## What the task asks
Below are the records. Reproduce the line that contains "left knee: (754, 886)" and every line after it to the end, exactly and alone.

** Material provided follows **

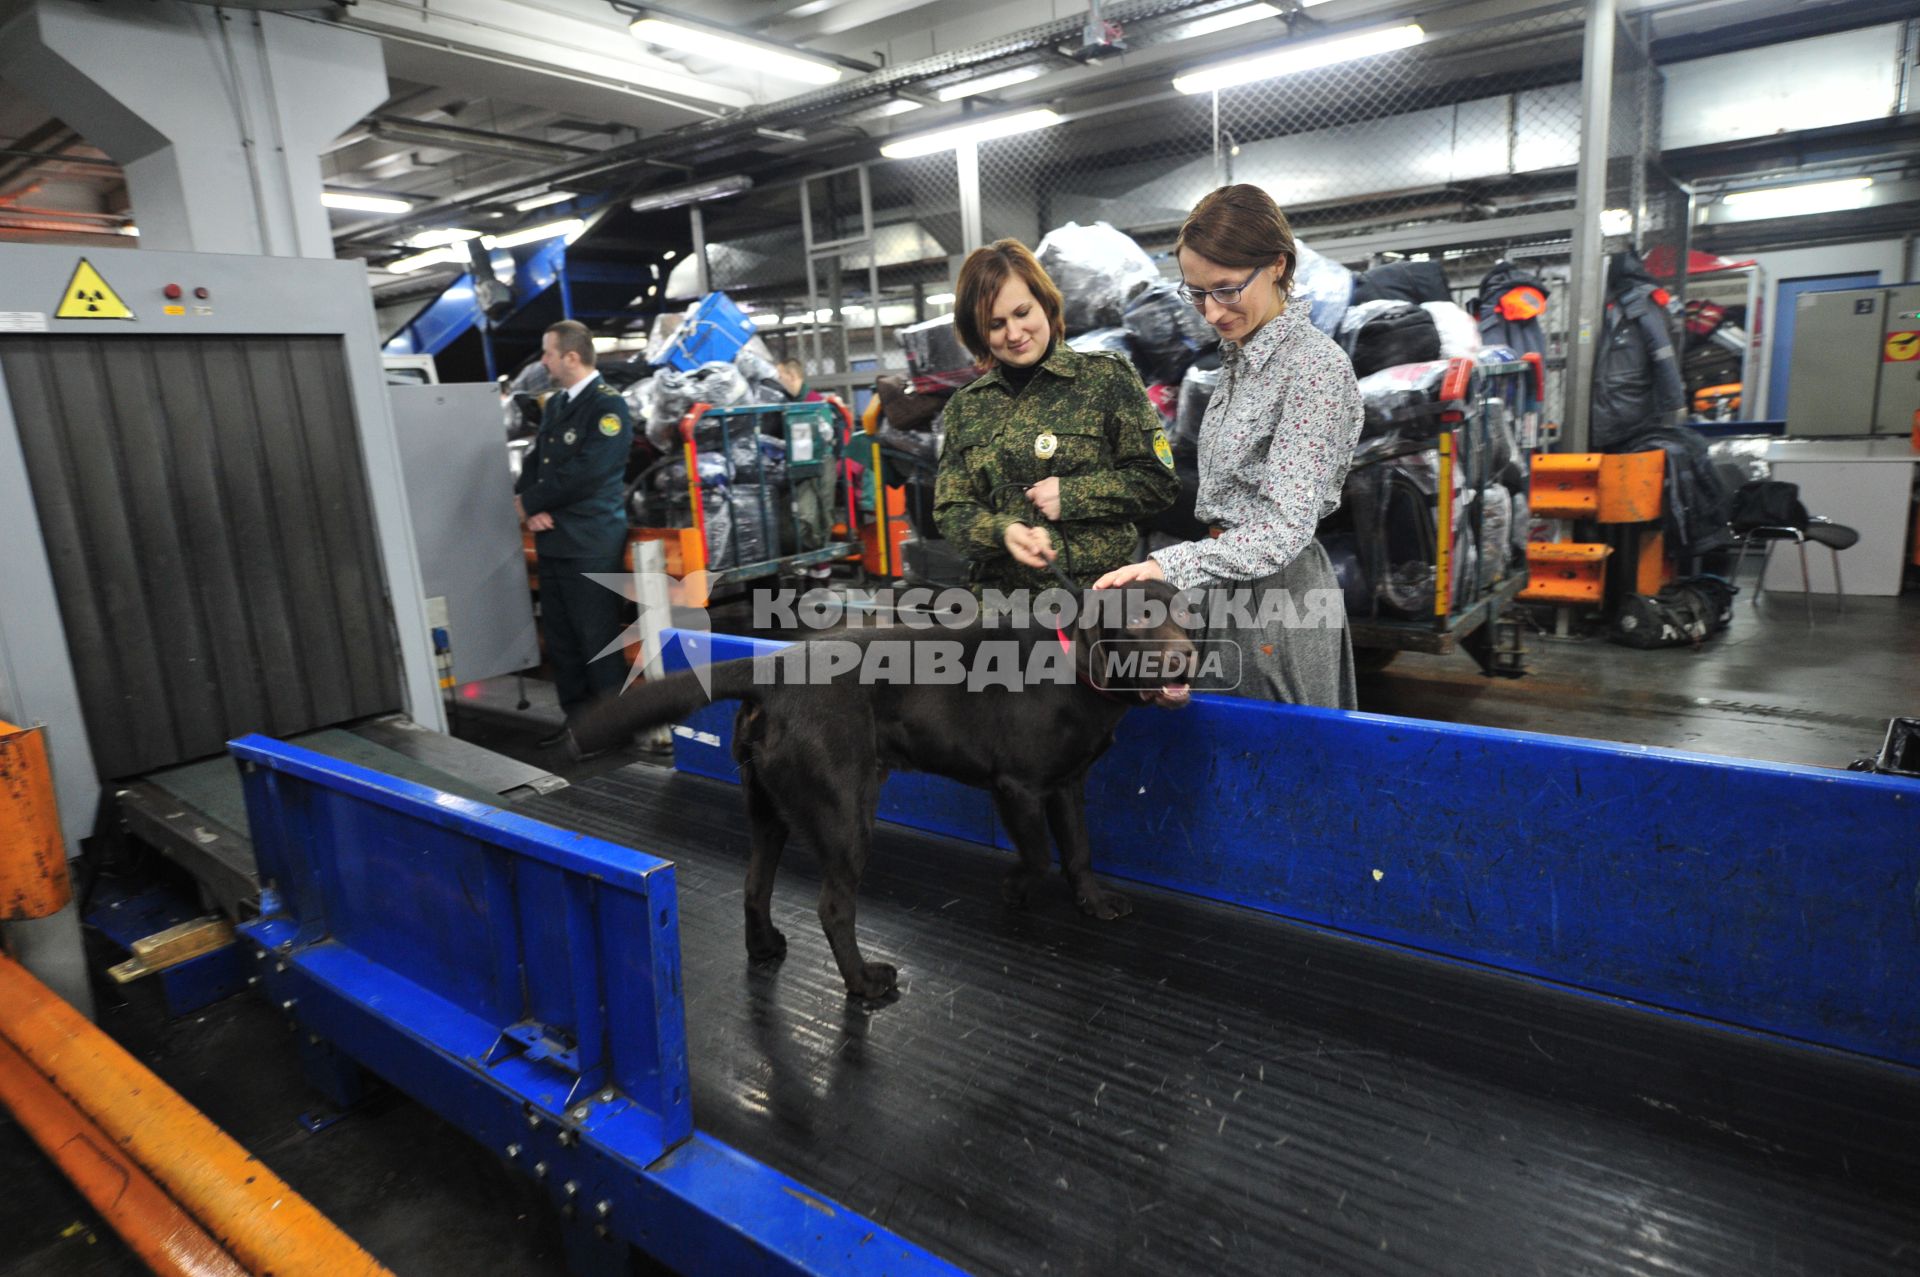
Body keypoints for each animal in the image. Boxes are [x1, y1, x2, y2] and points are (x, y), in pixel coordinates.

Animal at [576, 583, 1190, 998]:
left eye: (1185, 613)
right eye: (1139, 617)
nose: (1185, 656)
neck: (1073, 669)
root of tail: (771, 672)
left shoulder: (1066, 785)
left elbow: (1079, 852)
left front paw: (1094, 903)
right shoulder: (1016, 785)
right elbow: (1039, 856)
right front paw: (1015, 889)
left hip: (769, 811)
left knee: (754, 886)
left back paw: (765, 946)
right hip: (846, 814)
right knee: (833, 907)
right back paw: (864, 983)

** End of Material provided **

## Solved exercise
left knee: (754, 886)
left back paw: (765, 946)
right hip: (846, 814)
right knee: (833, 907)
right back paw: (864, 983)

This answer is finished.